Head-to-head comparisons between OMA and MEPO response rates were not appropriate in our data, given their different phenotypic traits, and the different response tools employed. However, notably,10/15 MEPO ‘non-responders’ displayed responses in domains outside NICE criteria. Particularly noteworthy were those who sustained an improvement in AHE status, including one who had both ACQ and AHE status response. However, despite improvements in disease control and healthcare utilisation, important markers of economic and patient-centred efficacy, these MEPO patients were not classified as responders according to NICE criteria(14). A post-hoc analysis of two MEPO RCTs found that ACQ was unreliable in predicting MEPO response (41). Though important, their findings were based on RCT data which may have limited transferability to real-world patients (7–9). Additionally, ACQ is used to gauge MEPO response in the Australian Mepolizumab Registry, and shown to correlate with improvements in objective measures(25). Conversely, few MEPO responders did not sustain an ACQ or AQLQ response. This could be because improvement in NICE defined domains may not equate to the patient’s perception of better asthma control, or quality-of-life. Thus, in those who are borderline responders, consideration might be made to measure MEPO response more holistically, perhaps by taking into account a wider range of measures. However, the economic implications of any such move need careful deliberation.

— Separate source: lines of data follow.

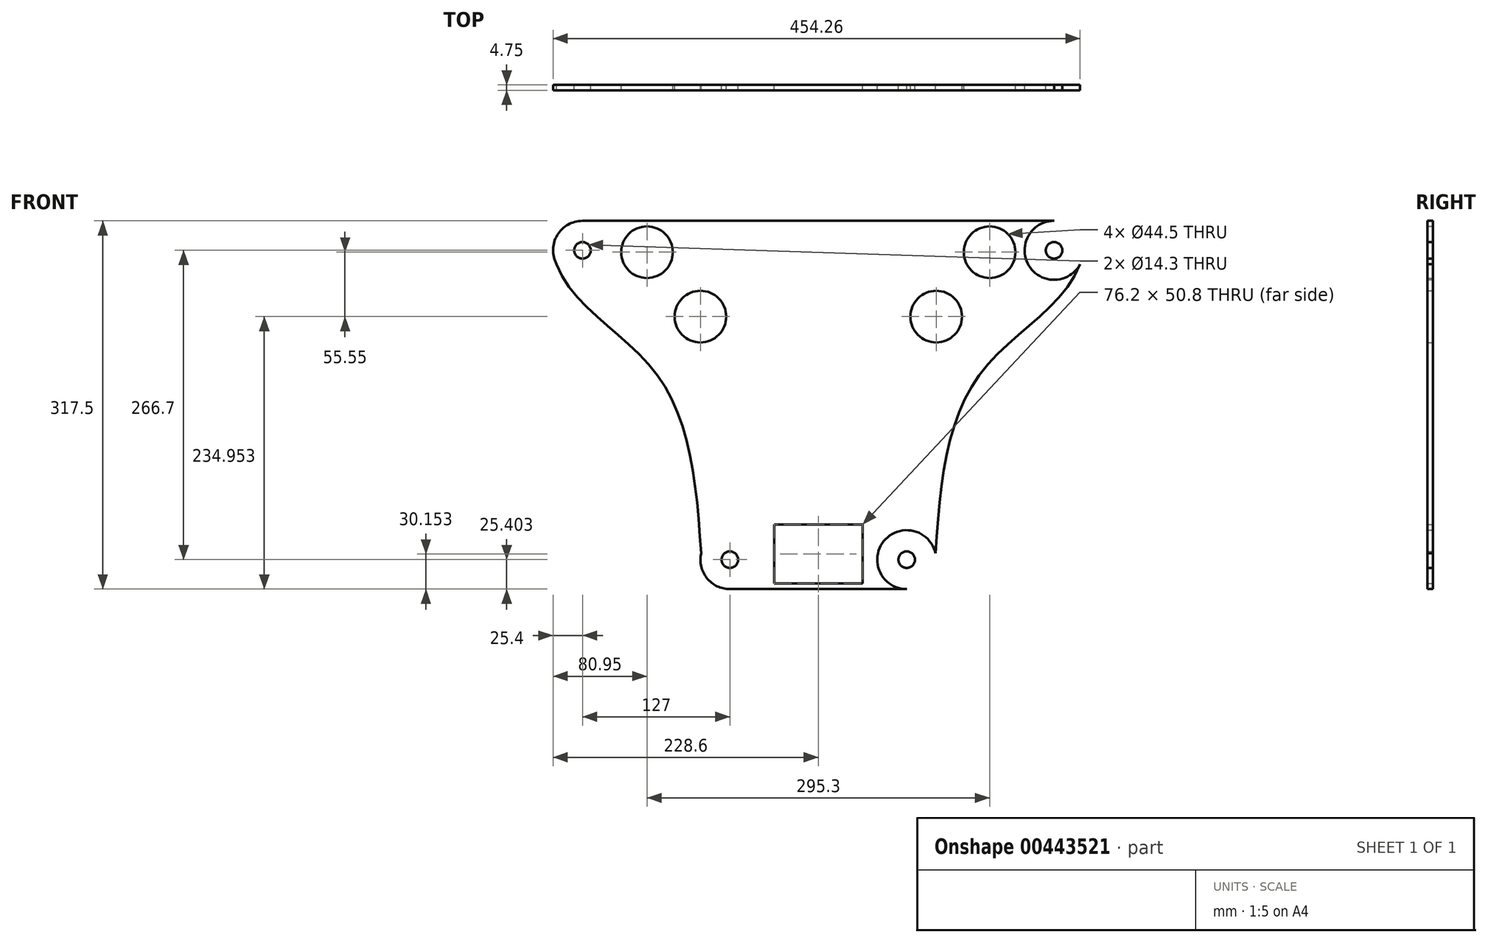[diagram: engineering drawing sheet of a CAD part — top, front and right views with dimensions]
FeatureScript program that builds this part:
annotation { "Feature Type Name" : "Feature", "Feature Type Description" : "" }
export const myFeature = defineFeature(function(context is Context, id is Id, definition is map)
    precondition{}
    {
        {
            var Q0;
            Q0=qCreatedBy(makeId("Front.planeOp"),FACE);
            var sketch = newSketch(context, id + "F0", { "sketchPlane" : qUnion([Q0])});
            skCircle(sketch, "E0", {"center": v(-203.2, 106.28) * mm, "radius": 25.4 * mm});
            skCircle(sketch, "E1", {"center": v(-76.2, -160.42) * mm, "radius": 25.4 * mm});
            skCircle(sketch, "E2", {"center": v(-76.2, -160.42) * mm, "radius": 7.15 * mm});
            skCircle(sketch, "E3", {"center": v(-203.2, 106.28) * mm, "radius": 7.15 * mm});
            skCircle(sketch, "E4.MirrorC", {"center": v(203.2, 106.28) * mm, "radius": 25.4 * mm});
            skCircle(sketch, "E5.MirrorC", {"center": v(203.2, 106.28) * mm, "radius": 7.15 * mm});
            skCircle(sketch, "E6.MirrorC", {"center": v(76.2, -160.42) * mm, "radius": 25.4 * mm});
            skCircle(sketch, "E7.MirrorC", {"center": v(76.2, -160.42) * mm, "radius": 7.15 * mm});
            skLineSegment(sketch, "E8", {"start": v(-203.2, 131.68) * mm, "end": v(203.2, 131.68) * mm});
            skFitSpline(sketch, "E9", {"points": [v(-225.66, 94.42) * mm, v(-139.7, 0) * mm, v(-101.02, -155.03) * mm], "startDerivative": vector(93.9, -244.25) * mm, "endDerivative": vector(21.65, -345.52) * mm});
            skLineSegment(sketch, "E10", {"start": v(-76.2, -185.82) * mm, "end": v(76.2, -185.82) * mm});
            skFitSpline(sketch, "E11.MirrorCS", {"points": [v(225.66, 94.42) * mm, v(139.7, 0) * mm, v(101.02, -155.03) * mm], "startDerivative": vector(-93.9, -244.25) * mm, "endDerivative": vector(-21.65, -345.52) * mm});
            skCircle(sketch, "E12", {"center": v(-147.65, 104.68) * mm, "radius": 22.25 * mm});
            skCircle(sketch, "E13", {"center": v(-101.6, 49.13) * mm, "radius": 7.15 * mm});
            skCircle(sketch, "E14.MirrorC", {"center": v(147.65, 104.68) * mm, "radius": 22.25 * mm});
            skCircle(sketch, "E15.MirrorC", {"center": v(101.6, 49.13) * mm, "radius": 7.15 * mm});
            skLineSegment(sketch, "E16.bottom", {"start": v(0, -130.27) * mm, "end": v(-38.1, -130.27) * mm});
            skLineSegment(sketch, "E16.top", {"start": v(0, -181.07) * mm, "end": v(-38.1, -181.07) * mm});
            skLineSegment(sketch, "E16.right", {"start": v(-38.1, -130.27) * mm, "end": v(-38.1, -181.07) * mm});
            skLineSegment(sketch, "E17.MirrorCS", {"start": v(0, -130.27) * mm, "end": v(38.1, -130.27) * mm});
            skLineSegment(sketch, "E18.MirrorCS", {"start": v(38.1, -130.27) * mm, "end": v(38.1, -181.07) * mm});
            skLineSegment(sketch, "E19.MirrorCS", {"start": v(0, -181.07) * mm, "end": v(38.1, -181.07) * mm});
            skCircle(sketch, "E20", {"center": v(-101.6, 49.13) * mm, "radius": 22.25 * mm});
            skCircle(sketch, "E21.MirrorC", {"center": v(101.6, 49.13) * mm, "radius": 22.25 * mm});
            skSolve(sketch);
        }
        {
            var Q0;
            {var subQ2=sQuery(id+"F0.wireOp",EDGE,"E8");Q0=makeQuery(id+"F0.imprint","IMPRINT",FACE,{"disambiguationData":[TD([[makeQuery(id+"F0.imprint","IMPRINT",EDGE,{"derivedFrom":subQ2}),-1.0]])]});}
            var Q1;
            Q1=makeQuery(id+"F0.imprint","IMPRINT",FACE,{"disambiguationData":[TD([[makeQuery(id+"F0.imprint","IMPRINT",EDGE,{"derivedFrom":sQuery(id+"F0.wireOp",EDGE,"E7.MirrorC")}),1.0]])]});
            var Q2;
            Q2=makeQuery(id+"F0.imprint","IMPRINT",FACE,{"disambiguationData":[TD([[makeQuery(id+"F0.imprint","IMPRINT",EDGE,{"derivedFrom":sQuery(id+"F0.wireOp",EDGE,"E2")}),-1.0]])]});
            var Q3;
            Q3=makeQuery(id+"F0.imprint","IMPRINT",FACE,{"disambiguationData":[TD([[makeQuery(id+"F0.imprint","IMPRINT",EDGE,{"derivedFrom":sQuery(id+"F0.wireOp",EDGE,"E3")}),-1.0]])]});
            var Q4;
            Q4=makeQuery(id+"F0.imprint","IMPRINT",FACE,{"disambiguationData":[TD([[makeQuery(id+"F0.imprint","IMPRINT",EDGE,{"derivedFrom":sQuery(id+"F0.wireOp",EDGE,"E5.MirrorC")}),1.0]])]});
            extrude(context, id + "F1", {"entities" : qUnion([Q0, Q1, Q2, Q3, Q4]), "depth" : 4.75 * mm});
        }
    });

Our study had limitations. Inherent to real-world observational studies, we had some missing data. However, real-world data capture is representative of clinical populations receiving these treatments. Our report is also limited by the small numbers in the MEPO group, which prevented us from uncovering whether the different age-of-onset/sex phenotypes had differing response predictors. Therefore, future studies are needed to clarify these findings and further explore age-of-onset/sex related signals. Our study had several strengths. We are the first to report detailed real-world clinical outcomes on both OMA and MEPO in parallel, against a non-biologic comparator in a difficult asthma cohort. Additionally, our cohort represents an extensively characterised difficult asthma population from a wide geographical catchment, enhancing generalisability of findings. This allowed mapping of previously described clinical clusters onto our data, consolidating our observations. We also undertook pooled analysis of the non-responder group and explored other definitions of response in MEPO, compared to OMA.